*Written instruction*
Print the essay on Ratzinger's resignation in full, word for word.

*Page excerpt*
Resignation and Continuity

I’ve always believed that the Church is more a political entity than a faithful one. Ever since my sister’s Confirmation, when there were three collections, and the sermon admonished parents that every firstborn should be sent to seminary, I have been convinced that church and faith are entirely separately. Reading through history, it’s clear the papacy is more of a political organization than anything else. The wars, the influence over entire countries to go to war seem more the actions of an organization obsessed with power than one that existed to help people.

With Ratzinger bucking the trend of holding the papacy till death, it is even more clear that what should be the peaceful fading away of an old man who has done his service will be turned into political jockeying. One of the more interesting political side effects of Ratzinger’s decision to resign will be that he will continue to influence the policies of the church until his death.

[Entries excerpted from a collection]
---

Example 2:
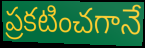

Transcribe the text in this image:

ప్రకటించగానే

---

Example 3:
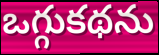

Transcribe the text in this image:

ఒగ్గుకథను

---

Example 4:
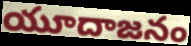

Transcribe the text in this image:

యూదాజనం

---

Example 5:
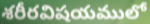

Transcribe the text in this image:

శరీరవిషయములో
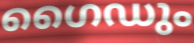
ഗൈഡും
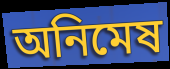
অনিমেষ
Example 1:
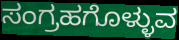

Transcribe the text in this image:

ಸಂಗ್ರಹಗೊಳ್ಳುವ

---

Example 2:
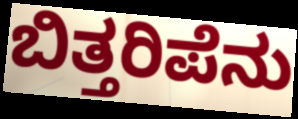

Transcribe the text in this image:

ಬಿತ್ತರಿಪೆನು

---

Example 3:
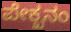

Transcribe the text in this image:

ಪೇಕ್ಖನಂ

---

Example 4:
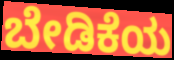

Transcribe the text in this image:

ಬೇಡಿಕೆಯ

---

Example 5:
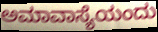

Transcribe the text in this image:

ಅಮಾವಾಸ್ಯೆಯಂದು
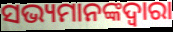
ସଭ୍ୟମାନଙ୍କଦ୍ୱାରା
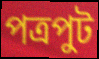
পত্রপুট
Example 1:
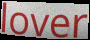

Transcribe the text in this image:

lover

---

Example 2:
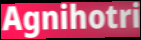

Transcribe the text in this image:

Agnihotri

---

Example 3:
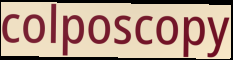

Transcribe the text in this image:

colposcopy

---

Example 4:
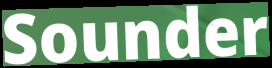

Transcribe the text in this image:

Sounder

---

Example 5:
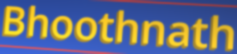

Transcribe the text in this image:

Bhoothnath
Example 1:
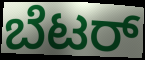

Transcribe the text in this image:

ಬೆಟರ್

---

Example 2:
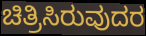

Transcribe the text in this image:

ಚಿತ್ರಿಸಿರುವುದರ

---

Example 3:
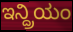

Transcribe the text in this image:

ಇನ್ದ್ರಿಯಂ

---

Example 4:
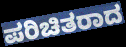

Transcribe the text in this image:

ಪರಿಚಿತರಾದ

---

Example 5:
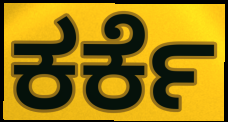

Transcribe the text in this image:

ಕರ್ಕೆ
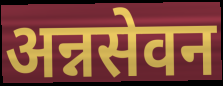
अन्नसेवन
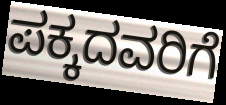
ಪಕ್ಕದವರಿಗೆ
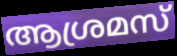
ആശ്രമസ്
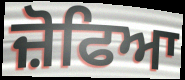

*Result of the task*
Resignation and Continuity

I’ve always believed that the Church is more a political entity than a faithful one. Ever since my sister’s Confirmation, when there were three collections, and the sermon admonished parents that every firstborn should be sent to seminary, I have been convinced that church and faith are entirely separately. Reading through history, it’s clear the papacy is more of a political organization than anything else. The wars, the influence over entire countries to go to war seem more the actions of an organization obsessed with power than one that existed to help people.

With Ratzinger bucking the trend of holding the papacy till death, it is even more clear that what should be the peaceful fading away of an old man who has done his service will be turned into political jockeying. One of the more interesting political side effects of Ratzinger’s decision to resign will be that he will continue to influence the policies of the church until his death.